**Task directions**
In the entries that follow, which lines hold the string "inputs"? List them.

**Collected data**
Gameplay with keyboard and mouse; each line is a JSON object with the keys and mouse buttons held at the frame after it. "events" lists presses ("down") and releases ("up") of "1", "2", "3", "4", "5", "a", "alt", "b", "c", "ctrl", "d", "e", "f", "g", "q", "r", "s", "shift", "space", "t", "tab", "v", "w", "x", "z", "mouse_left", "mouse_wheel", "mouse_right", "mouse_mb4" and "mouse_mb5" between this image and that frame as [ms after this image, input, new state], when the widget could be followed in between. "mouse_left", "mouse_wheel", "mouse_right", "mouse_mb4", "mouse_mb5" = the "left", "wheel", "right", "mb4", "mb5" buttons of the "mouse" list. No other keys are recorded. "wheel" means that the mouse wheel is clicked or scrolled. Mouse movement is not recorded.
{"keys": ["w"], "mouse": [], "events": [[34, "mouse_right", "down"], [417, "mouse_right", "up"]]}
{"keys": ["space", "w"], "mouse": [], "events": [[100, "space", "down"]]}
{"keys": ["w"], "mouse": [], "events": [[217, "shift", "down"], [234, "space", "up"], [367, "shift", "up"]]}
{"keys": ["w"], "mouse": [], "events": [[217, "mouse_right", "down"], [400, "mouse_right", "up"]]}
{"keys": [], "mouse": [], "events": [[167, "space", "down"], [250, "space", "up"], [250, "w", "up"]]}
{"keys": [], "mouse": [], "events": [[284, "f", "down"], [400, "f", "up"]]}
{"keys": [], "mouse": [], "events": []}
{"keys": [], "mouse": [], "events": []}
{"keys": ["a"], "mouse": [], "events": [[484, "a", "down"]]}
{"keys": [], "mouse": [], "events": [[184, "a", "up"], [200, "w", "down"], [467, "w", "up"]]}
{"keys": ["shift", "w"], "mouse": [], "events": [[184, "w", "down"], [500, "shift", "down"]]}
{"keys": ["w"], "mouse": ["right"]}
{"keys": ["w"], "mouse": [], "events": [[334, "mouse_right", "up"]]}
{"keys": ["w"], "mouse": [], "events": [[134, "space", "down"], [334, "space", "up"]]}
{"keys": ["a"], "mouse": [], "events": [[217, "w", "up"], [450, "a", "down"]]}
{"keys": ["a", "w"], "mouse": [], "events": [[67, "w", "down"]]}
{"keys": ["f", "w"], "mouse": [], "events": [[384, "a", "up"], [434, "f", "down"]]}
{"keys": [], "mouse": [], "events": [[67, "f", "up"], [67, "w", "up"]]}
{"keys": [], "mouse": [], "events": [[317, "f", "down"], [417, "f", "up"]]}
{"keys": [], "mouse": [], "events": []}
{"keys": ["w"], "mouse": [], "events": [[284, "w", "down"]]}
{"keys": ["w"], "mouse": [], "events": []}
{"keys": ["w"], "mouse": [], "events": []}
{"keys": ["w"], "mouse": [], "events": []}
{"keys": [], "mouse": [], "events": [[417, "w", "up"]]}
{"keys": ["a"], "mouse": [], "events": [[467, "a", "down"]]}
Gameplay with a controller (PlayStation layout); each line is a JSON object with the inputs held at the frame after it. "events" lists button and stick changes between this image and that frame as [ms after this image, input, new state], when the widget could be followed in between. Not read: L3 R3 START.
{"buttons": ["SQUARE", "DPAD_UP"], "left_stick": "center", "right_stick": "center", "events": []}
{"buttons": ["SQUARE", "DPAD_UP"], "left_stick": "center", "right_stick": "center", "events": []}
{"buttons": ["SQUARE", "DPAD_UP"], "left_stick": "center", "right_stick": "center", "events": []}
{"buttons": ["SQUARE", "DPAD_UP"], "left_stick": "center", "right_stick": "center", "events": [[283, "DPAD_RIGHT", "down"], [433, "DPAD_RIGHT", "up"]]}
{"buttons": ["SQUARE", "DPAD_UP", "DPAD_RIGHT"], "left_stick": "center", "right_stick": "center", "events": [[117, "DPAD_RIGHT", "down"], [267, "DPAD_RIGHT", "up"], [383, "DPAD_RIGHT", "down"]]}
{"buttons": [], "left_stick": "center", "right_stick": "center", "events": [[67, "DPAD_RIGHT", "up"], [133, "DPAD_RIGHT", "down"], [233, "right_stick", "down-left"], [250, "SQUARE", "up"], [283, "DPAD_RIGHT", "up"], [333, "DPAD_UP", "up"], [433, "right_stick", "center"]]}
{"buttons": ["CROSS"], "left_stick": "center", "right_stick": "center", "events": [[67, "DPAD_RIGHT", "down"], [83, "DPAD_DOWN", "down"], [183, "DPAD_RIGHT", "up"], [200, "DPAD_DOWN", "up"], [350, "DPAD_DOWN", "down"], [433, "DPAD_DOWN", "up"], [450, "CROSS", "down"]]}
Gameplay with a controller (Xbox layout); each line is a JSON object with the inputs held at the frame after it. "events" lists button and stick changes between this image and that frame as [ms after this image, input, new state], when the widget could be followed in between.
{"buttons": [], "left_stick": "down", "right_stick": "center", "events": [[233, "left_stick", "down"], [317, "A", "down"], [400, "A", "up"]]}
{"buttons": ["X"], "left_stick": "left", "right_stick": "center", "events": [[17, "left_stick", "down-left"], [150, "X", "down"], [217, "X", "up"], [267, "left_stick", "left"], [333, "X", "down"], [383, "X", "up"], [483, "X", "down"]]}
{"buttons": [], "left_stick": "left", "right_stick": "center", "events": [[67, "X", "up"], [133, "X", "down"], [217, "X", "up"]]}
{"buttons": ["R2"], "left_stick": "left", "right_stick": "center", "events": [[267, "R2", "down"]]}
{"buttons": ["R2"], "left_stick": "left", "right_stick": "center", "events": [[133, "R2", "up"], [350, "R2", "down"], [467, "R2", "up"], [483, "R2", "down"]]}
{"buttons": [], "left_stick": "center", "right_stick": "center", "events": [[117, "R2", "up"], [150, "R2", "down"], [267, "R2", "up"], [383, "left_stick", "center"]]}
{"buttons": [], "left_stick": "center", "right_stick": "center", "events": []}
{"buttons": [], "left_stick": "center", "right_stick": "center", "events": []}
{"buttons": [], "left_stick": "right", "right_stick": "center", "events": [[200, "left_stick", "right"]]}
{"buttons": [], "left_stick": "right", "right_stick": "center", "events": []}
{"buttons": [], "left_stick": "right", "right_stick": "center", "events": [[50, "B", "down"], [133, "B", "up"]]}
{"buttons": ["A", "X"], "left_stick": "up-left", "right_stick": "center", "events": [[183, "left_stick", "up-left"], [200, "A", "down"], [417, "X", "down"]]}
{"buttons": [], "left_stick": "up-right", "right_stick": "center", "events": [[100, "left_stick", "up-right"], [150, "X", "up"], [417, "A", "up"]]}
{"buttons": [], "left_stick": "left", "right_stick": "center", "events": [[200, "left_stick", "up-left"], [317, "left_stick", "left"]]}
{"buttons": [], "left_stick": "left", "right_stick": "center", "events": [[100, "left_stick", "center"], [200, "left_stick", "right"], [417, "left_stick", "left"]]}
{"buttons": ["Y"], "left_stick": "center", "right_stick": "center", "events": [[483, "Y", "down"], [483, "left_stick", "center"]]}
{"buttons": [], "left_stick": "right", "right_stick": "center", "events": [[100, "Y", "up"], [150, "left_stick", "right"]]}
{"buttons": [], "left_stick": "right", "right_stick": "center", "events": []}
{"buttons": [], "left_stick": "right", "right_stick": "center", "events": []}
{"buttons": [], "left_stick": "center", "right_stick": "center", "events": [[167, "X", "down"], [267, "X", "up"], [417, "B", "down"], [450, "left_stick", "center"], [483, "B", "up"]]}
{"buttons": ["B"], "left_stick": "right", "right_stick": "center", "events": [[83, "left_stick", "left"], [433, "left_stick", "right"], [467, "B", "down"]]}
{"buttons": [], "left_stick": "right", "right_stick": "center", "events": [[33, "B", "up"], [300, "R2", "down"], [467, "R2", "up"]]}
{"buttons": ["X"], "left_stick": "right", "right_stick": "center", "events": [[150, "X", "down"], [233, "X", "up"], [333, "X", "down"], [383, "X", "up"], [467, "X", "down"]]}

**Output of the task**
Gameplay with a controller (PlayStation layout); each line is a JSON object with the inputs held at the frame after it. "events" lists button and stick changes between this image and that frame as [ms after this image, input, new state], when the widget could be followed in between. Not read: L3 R3 START.
Gameplay with a controller (Xbox layout); each line is a JSON object with the inputs held at the frame after it. "events" lists button and stick changes between this image and that frame as [ms after this image, input, new state], when the widget could be followed in between.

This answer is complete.